**GIVEN TEXT:**

----------------

Or to put it another way: the constraint is invisible like love in Cavalcanti’s canzone (“E non si puo chonosciere per lo viso”), like labor in Marx’s capital; invisible, yet potent and real. To quote Zukofsky quoting Marx: “The process disappears in the product”. This invisible constraint testifies to Zukofsky’s faith in the transforming capacity of labor, in its capacity to transmute material, to shine through, to fluoresce[14] as he put it. Similarly the fetishistic mode of quotation testifies to a faith that the reading, selecting, copying, condensing process can crystallize in a single word.

And remain there. When Zukofsky later uses the word “semblance” in the essay “Poetry for my son”, the memory of its original context survives: “words which are the semblance(s) of things” (Prepositions 7). Replace semblance by fetish and you have a statement that enlightens Zukofsky’s approach to words: “words which are the fetishes of things”, i.e. words not as transparent signs but objects, obdurate ends in themselves.

----------------

**DATA FOR ANALYSIS:**
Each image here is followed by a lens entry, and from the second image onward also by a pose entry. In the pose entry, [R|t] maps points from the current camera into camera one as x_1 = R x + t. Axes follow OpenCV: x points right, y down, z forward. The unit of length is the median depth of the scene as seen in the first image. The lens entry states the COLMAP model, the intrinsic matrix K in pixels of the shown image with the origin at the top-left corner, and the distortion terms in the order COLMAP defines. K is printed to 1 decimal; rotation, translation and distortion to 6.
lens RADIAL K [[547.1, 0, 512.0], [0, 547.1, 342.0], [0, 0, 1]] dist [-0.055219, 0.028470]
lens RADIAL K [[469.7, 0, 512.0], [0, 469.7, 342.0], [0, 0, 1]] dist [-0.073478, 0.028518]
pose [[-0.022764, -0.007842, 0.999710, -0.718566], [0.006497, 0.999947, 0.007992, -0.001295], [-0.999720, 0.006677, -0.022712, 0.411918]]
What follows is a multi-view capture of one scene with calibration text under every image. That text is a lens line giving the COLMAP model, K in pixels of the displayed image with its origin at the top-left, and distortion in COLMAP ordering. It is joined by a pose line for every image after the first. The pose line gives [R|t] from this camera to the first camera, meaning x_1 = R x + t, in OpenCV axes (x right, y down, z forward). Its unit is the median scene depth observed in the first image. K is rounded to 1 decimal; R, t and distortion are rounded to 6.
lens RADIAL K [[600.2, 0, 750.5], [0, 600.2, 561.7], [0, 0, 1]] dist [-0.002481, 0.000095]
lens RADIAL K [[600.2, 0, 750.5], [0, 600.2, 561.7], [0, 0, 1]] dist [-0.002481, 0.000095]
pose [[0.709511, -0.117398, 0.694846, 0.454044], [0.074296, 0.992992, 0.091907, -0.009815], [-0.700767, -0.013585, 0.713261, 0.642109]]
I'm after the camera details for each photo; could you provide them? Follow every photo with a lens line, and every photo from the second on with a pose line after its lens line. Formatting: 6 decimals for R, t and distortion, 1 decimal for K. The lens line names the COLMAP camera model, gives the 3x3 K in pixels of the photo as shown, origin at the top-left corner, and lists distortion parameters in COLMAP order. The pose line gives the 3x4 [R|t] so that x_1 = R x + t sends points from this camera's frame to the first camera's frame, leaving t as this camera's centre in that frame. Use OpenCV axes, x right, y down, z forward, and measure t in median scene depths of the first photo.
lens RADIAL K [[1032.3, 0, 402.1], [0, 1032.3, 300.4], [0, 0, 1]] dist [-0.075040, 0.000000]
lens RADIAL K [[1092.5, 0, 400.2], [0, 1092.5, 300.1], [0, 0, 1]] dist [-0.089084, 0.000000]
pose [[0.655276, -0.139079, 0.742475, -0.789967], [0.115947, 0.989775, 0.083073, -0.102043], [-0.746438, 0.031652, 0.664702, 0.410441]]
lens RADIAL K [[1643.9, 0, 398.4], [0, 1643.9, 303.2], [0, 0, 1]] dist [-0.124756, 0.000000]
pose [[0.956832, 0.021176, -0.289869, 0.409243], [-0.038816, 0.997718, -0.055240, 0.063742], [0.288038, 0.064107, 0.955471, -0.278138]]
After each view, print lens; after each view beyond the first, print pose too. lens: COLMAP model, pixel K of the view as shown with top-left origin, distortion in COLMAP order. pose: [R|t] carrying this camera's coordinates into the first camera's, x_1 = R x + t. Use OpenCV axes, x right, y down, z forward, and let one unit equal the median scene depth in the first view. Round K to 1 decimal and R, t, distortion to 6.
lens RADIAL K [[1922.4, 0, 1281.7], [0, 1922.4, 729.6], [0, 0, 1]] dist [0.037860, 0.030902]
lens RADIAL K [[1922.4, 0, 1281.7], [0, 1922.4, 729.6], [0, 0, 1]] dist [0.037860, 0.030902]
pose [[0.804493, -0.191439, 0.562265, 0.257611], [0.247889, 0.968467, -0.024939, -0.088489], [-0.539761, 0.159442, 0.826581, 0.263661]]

----------------

**TASKS:**
**a.** From the passage on Zukofsky, reproduce word for word the part that opens with the words containing "And remain there." and closes with "ends in themselves.".
**b.** According to the passage on Zukofsky, in which essay does Zukofsky later use the word "semblance"?
**c.** Write what comes next in the passage on Zukofsky, starting after its last sentence.

**ANSWERS FOR THE EXERCISE:**
**a.**
And remain there. When Zukofsky later uses the word “semblance” in the essay “Poetry for my son”, the memory of its original context survives: “words which are the semblance(s) of things” (Prepositions 7). Replace semblance by fetish and you have a statement that enlightens Zukofsky’s approach to words: “words which are the fetishes of things”, i.e. words not as transparent signs but objects, obdurate ends in themselves.

**b.** "Poetry for my son"

**c.**
Interestingly, the process of the memory of words combines a fetishistic practice and its opposite, a faith in fluorescence, in the ability of the invisible work — seven years of thought and two years of writing for the first canzone alone — to shine through, to affect reality.


II. 6. The one-word quote as talisman

Some twenty years later, in the preface to Found Objects, Zukofsky seems to reconsider his early work-input and authorship, by implying that nature had more of a hand in it than one was aware:

This final statement echoes Marx’s definition of the fetishism of commodities: they seem naturally exchangeable, they appear to go to the market of their own will thus concealing a social exchange. Their fetishism is their ability to appear natural, to conceal the labor that they have incorporated. But I do not believe that Zukofsky here rejects his earlier Marxian view and falls a victim of fetishism. Each word weighs: “as it were”, “seem”, “appear”. These works of art seem natural. They have a semblance of found objects. But words, like found objects or ready-mades, are chosen, picked, selected, displayed and signed. They are works of art.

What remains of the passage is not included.